YOUR INSTRUCTIONS — Among the entries below, please show each line that carries the word "owner".

Detected change data

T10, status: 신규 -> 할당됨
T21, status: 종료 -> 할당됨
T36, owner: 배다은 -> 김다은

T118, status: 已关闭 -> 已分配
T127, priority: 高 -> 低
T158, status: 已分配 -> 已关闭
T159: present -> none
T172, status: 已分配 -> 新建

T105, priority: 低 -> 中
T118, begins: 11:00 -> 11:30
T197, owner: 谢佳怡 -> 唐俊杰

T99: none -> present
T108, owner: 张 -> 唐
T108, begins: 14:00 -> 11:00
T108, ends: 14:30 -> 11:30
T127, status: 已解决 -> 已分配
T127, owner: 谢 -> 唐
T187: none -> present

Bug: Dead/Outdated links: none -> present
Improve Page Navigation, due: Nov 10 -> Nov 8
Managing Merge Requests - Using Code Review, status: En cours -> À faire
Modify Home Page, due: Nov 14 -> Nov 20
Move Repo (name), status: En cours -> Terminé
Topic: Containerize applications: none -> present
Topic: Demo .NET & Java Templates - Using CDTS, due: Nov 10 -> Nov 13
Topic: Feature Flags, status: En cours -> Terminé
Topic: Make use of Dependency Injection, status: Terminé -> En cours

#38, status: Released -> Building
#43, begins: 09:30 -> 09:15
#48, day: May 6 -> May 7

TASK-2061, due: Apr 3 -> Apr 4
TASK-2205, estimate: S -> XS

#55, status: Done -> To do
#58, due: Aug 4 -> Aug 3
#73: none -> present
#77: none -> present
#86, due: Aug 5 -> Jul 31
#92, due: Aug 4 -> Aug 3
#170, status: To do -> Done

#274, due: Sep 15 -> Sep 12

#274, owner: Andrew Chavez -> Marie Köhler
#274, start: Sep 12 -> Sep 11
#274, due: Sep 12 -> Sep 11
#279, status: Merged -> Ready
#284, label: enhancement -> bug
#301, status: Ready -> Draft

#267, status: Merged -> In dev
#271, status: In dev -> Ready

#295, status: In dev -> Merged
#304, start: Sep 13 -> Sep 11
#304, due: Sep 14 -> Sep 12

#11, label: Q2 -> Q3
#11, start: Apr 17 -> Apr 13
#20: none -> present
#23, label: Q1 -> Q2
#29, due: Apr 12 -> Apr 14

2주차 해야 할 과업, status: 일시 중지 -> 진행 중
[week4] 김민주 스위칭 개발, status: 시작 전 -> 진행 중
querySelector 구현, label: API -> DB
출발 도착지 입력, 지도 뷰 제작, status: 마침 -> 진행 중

RESPONSE TO THIS EXERCISE —
T36, owner: 배다은 -> 김다은
T197, owner: 谢佳怡 -> 唐俊杰
T108, owner: 张 -> 唐
T127, owner: 谢 -> 唐
#274, owner: Andrew Chavez -> Marie Köhler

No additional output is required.